Boyd published a memoir and worked as an actress, then became a lecturer. She died in Wisconsin in 1900, on a tour touting her adventures.

Her story is one of many that are often missed, says Gohl. The new guide hopes to draw back the curtain on her house and other locales.

Those include Mississippi's Corinth Contraband Camp, where slaves fleeing Southern plantations sought refuge with federal troops. Union Gen. Grenville Dodge took them on as teamsters, cooks, laborers and eventually, security officers. That led to the creation of the 1st Alabama Infantry Regiment of African Descent.

Then, Gohl says, there is Altoona, Pa., where President Abraham Lincoln convened the states' governors and consulted on the Emancipation Proclamation.

The guide will be a free insert in the spring issue of American Heritage magazine, and copies have been distributed to tourism agencies in West Virginia and the 12 other Appalachian states — Alabama, Georgia, Kentucky, Maryland, Mississippi, New York, North Carolina, Ohio, Pennsylvania, South Carolina and Tennessee.

Edwin Grosvenor, editor in chief of American Heritage, said the map has more information and more stories than many magazines, and those stories help make the Civil War relevant to new generations.
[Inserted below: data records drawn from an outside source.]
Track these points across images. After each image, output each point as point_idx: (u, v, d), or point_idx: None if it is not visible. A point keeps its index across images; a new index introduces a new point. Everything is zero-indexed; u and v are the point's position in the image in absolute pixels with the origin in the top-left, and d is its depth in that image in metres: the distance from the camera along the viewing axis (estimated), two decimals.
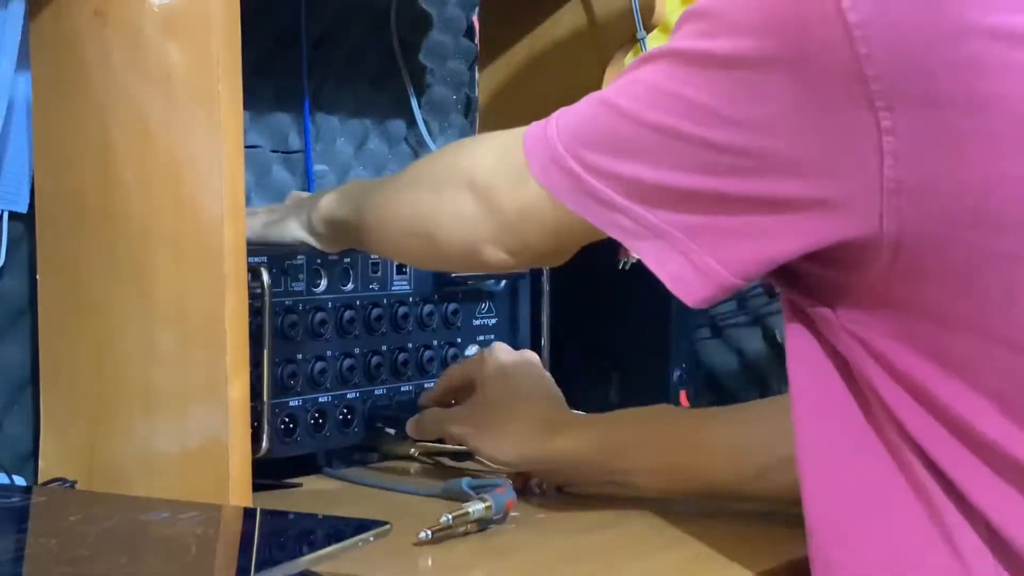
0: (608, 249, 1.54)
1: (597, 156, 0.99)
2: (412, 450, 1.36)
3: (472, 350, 1.45)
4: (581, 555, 1.08)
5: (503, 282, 1.42)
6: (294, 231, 1.28)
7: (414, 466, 1.36)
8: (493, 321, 1.48)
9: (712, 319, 1.81)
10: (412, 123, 1.74)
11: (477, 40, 1.80)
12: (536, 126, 1.05)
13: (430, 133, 1.74)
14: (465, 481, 1.15)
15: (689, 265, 0.96)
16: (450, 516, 1.08)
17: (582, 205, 1.00)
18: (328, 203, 1.25)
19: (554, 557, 1.10)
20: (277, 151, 1.57)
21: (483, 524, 1.10)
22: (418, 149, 1.74)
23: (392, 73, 1.71)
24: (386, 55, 1.70)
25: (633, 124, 0.97)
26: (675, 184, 0.95)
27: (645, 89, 0.97)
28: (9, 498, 1.12)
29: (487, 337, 1.47)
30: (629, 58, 1.75)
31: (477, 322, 1.47)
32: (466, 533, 1.09)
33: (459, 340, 1.45)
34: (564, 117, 1.03)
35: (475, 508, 1.09)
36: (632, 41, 1.64)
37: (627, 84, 0.99)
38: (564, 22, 1.69)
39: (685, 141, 0.94)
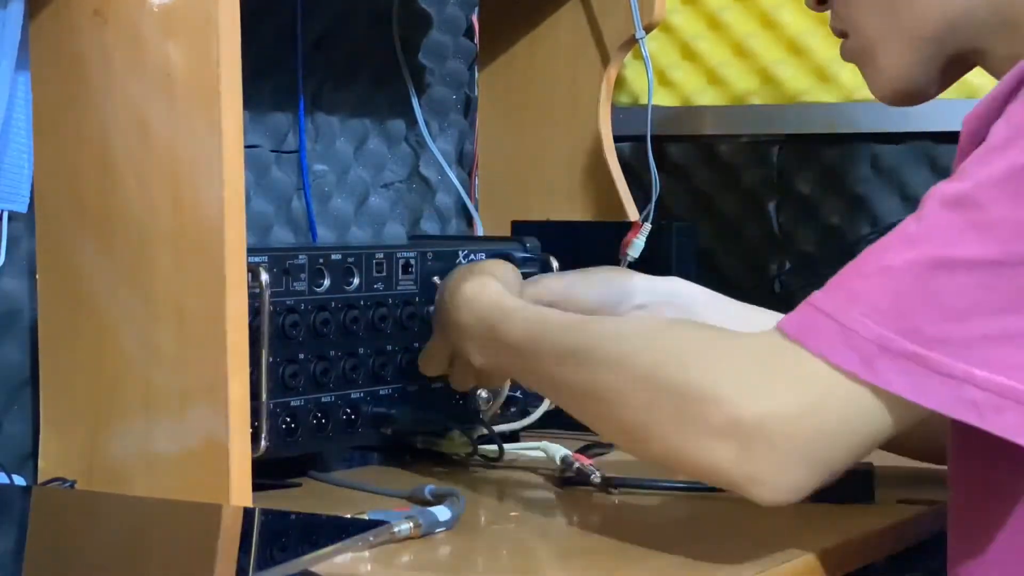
0: (610, 246, 1.56)
1: (939, 325, 0.86)
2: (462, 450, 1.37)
3: None
4: (580, 555, 1.08)
5: None
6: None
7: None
8: None
9: None
10: (412, 123, 1.74)
11: (477, 40, 1.80)
12: (809, 326, 0.90)
13: (430, 133, 1.74)
14: (428, 488, 1.17)
15: None
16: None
17: (921, 390, 0.87)
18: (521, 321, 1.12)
19: (553, 557, 1.10)
20: (277, 151, 1.57)
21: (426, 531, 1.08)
22: (418, 149, 1.74)
23: (392, 73, 1.71)
24: (386, 55, 1.70)
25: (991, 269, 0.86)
26: None
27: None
28: (9, 498, 1.12)
29: None
30: (629, 58, 1.75)
31: None
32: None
33: None
34: (862, 300, 0.89)
35: (400, 528, 1.07)
36: (632, 41, 1.64)
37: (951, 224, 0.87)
38: (564, 22, 1.69)
39: None
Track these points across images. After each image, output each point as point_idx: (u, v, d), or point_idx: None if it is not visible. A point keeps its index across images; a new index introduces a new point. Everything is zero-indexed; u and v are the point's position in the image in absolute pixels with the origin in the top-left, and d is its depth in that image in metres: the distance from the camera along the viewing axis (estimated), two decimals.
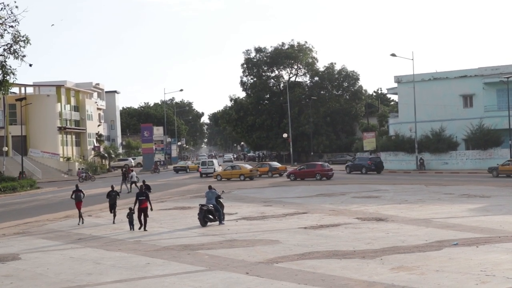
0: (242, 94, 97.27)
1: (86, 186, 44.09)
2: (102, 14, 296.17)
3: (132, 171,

Many schools have stopped teaching about the conflict, and over the past few decades, he said, visits to even famous destinations such as Gettysburg have dropped some.
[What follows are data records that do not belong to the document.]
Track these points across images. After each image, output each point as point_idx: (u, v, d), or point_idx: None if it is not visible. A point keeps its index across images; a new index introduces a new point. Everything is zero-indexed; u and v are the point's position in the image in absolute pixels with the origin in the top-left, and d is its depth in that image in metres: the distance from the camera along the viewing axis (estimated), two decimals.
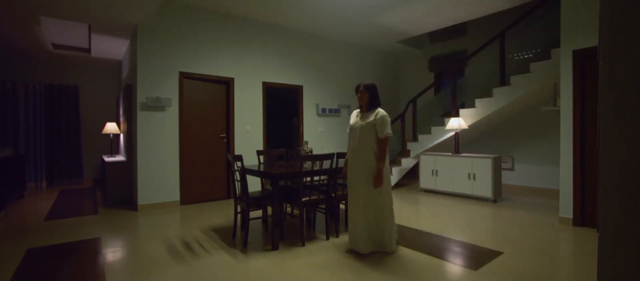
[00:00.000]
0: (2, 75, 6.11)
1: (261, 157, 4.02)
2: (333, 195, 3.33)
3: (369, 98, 2.92)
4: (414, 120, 6.41)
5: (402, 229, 3.58)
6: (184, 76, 4.74)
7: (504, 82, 5.07)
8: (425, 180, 5.63)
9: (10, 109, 6.13)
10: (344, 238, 3.29)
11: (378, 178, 2.78)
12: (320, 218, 4.00)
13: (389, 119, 2.85)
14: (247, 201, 3.11)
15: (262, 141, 5.51)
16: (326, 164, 3.36)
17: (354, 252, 2.88)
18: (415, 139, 6.26)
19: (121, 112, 5.96)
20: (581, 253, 2.89)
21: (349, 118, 6.74)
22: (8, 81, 6.10)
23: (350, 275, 2.46)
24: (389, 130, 2.81)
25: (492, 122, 5.78)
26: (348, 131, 3.05)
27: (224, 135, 5.19)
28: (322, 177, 3.85)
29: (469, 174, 5.01)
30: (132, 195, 4.92)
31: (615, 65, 1.01)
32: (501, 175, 5.05)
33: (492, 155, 4.84)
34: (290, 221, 3.91)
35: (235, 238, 3.29)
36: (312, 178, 3.44)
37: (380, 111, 2.86)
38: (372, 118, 2.83)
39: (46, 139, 6.49)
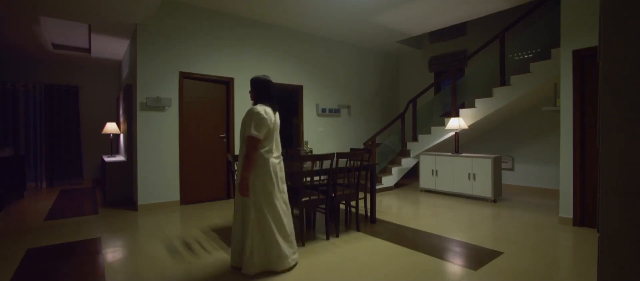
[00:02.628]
0: (2, 75, 6.11)
1: None
2: (333, 195, 3.33)
3: (253, 94, 2.59)
4: (414, 120, 6.41)
5: (401, 229, 3.58)
6: (184, 76, 4.74)
7: (504, 82, 5.08)
8: (425, 180, 5.63)
9: (10, 109, 6.12)
10: (344, 238, 3.29)
11: (240, 185, 2.40)
12: (320, 218, 4.00)
13: (259, 116, 2.38)
14: None
15: None
16: (326, 164, 3.36)
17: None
18: (415, 139, 6.26)
19: (121, 112, 5.96)
20: (581, 253, 2.89)
21: (349, 118, 6.78)
22: (8, 81, 6.10)
23: (347, 275, 2.46)
24: (254, 130, 2.35)
25: (492, 122, 5.78)
26: None
27: (224, 135, 5.19)
28: (322, 177, 3.85)
29: (469, 174, 5.01)
30: (132, 195, 4.92)
31: (615, 65, 1.01)
32: (501, 175, 5.05)
33: (492, 155, 4.84)
34: None
35: None
36: (312, 178, 3.44)
37: (253, 108, 2.45)
38: None
39: (46, 139, 6.49)
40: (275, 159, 2.54)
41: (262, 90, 2.57)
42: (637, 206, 0.96)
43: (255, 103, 2.55)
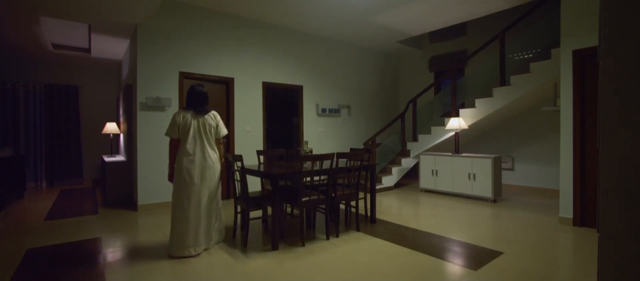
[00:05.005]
0: (2, 75, 6.11)
1: (261, 157, 4.02)
2: (333, 195, 3.33)
3: None
4: (414, 120, 6.41)
5: (401, 229, 3.58)
6: (184, 76, 4.74)
7: (504, 82, 5.08)
8: (425, 180, 5.63)
9: (10, 109, 6.13)
10: (344, 238, 3.29)
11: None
12: (320, 218, 4.00)
13: (171, 120, 2.92)
14: (247, 201, 3.11)
15: (262, 141, 5.51)
16: (326, 164, 3.36)
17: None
18: (415, 139, 6.26)
19: (121, 112, 5.96)
20: (581, 253, 2.89)
21: (349, 118, 6.78)
22: (8, 81, 6.10)
23: (347, 275, 2.46)
24: (166, 130, 2.94)
25: (492, 122, 5.78)
26: None
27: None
28: (322, 177, 3.86)
29: (469, 174, 5.01)
30: (132, 195, 4.92)
31: (615, 65, 1.01)
32: (501, 175, 5.05)
33: (492, 155, 4.84)
34: (290, 221, 3.91)
35: (235, 238, 3.29)
36: (312, 178, 3.44)
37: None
38: None
39: (46, 139, 6.49)
40: (190, 158, 2.88)
41: (186, 98, 3.03)
42: (637, 206, 0.96)
43: None
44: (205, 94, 3.03)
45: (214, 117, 3.03)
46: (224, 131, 3.08)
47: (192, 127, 2.89)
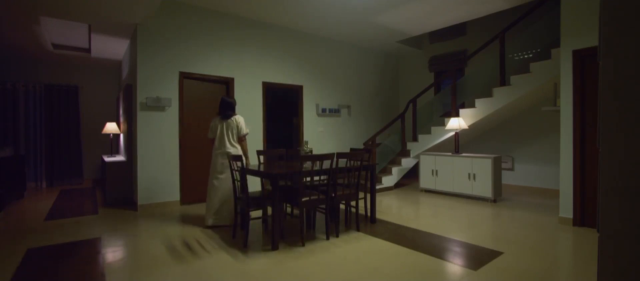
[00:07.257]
0: (2, 75, 6.11)
1: (261, 157, 4.02)
2: (333, 195, 3.33)
3: None
4: (414, 120, 6.41)
5: (401, 229, 3.58)
6: (184, 76, 4.74)
7: (504, 82, 5.08)
8: (425, 180, 5.63)
9: (10, 109, 6.12)
10: (344, 238, 3.29)
11: None
12: (320, 218, 4.00)
13: (210, 125, 3.79)
14: (247, 201, 3.11)
15: (262, 141, 5.51)
16: (326, 164, 3.36)
17: None
18: (415, 139, 6.26)
19: (121, 112, 5.96)
20: (581, 253, 2.89)
21: (349, 118, 6.79)
22: (8, 81, 6.10)
23: (347, 275, 2.46)
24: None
25: (492, 122, 5.78)
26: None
27: None
28: (322, 177, 3.86)
29: (469, 174, 5.01)
30: (132, 195, 4.92)
31: (615, 65, 1.01)
32: (501, 175, 5.05)
33: (492, 155, 4.84)
34: (290, 221, 3.91)
35: (235, 238, 3.29)
36: (312, 178, 3.44)
37: None
38: None
39: (46, 139, 6.49)
40: (216, 152, 3.69)
41: (219, 106, 3.77)
42: (637, 206, 0.96)
43: None
44: (230, 103, 3.74)
45: (235, 120, 3.71)
46: (244, 130, 3.74)
47: (218, 128, 3.68)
"People really are forgetting about the Civil War," Grosvenor said. "The sacrifices the people made — the women, the children, the elderly — they're really extraordinary ... It was so cataclysmic and affected so many people, and it's important to remember that."

Although there is enough Civil War history to fill a library, Gohl said relatively little focuses on the lives and lifestyles of noncombatants between 1861 and 1865. The commission and the states opted to focus on farms and factories, railroads and restored houses, even a sprawling cave where soldiers hid out for three years.

"There's another story here — how people lived, how culture developed," Gohl said.

Kentucky's Mountain Life Museum in London features seven pioneer settlement buildings filled with relics from that agricultural era.

At the Gordon-Roberts House in Cumberland, Md., visitors can learn from Priscilla McKaig's journals about her son's enlistment in the Confederate army.

In Ripley, Ohio, tourists can see where ardent anti-slavery activist John Rankin — a Presbyterian minister — sheltered 2,000 slaves escaping to freedom via the Underground Railroad.

And in South Carolina, they can learn how James Clement Furman opened his Greenville college to women when the men went off to war. They paid their tuition with bacon, sugar and lard.

This is the third tourism map the ARC has created, with others focused on thematic driving tours.

Surveys done after those projects suggest the value of a relatively small investment in the latest map — $9,000 to develop and 12 cents apiece to print. After the previous projects, Gohl said, surveyed destinations reported a 15 percent to 50 percent jump in visitation.

"This is an approach that works," he said.

The U.S. Travel Association estimates tourism is a $704 billion industry, and the cultural heritage sector is growing at twice the rate of the overall market. Appalachia is home to six of the 10 most-visited states in that sector.

Although West Virginia's Civil War offerings are relatively well known and within a day's drive of much of the East Coast, Tourism Commissioner Betty Carver said most people still visit for outdoor recreation. But now the outdoor adventurers themselves are looking for historic sites and other attractions to complement the thrill of rock climbing and rafting.

The new map, Carver said, "raises the profile of West Virginia by putting our sites right there alongside the other states." It also supports places the states are already marketing, like the 10-room Belle Boyd house, already part of West Virginia's Washington Heritage Trail. Inside, visitors will find tea pots, cookie jars and tales of Belle Boyd's intrigue.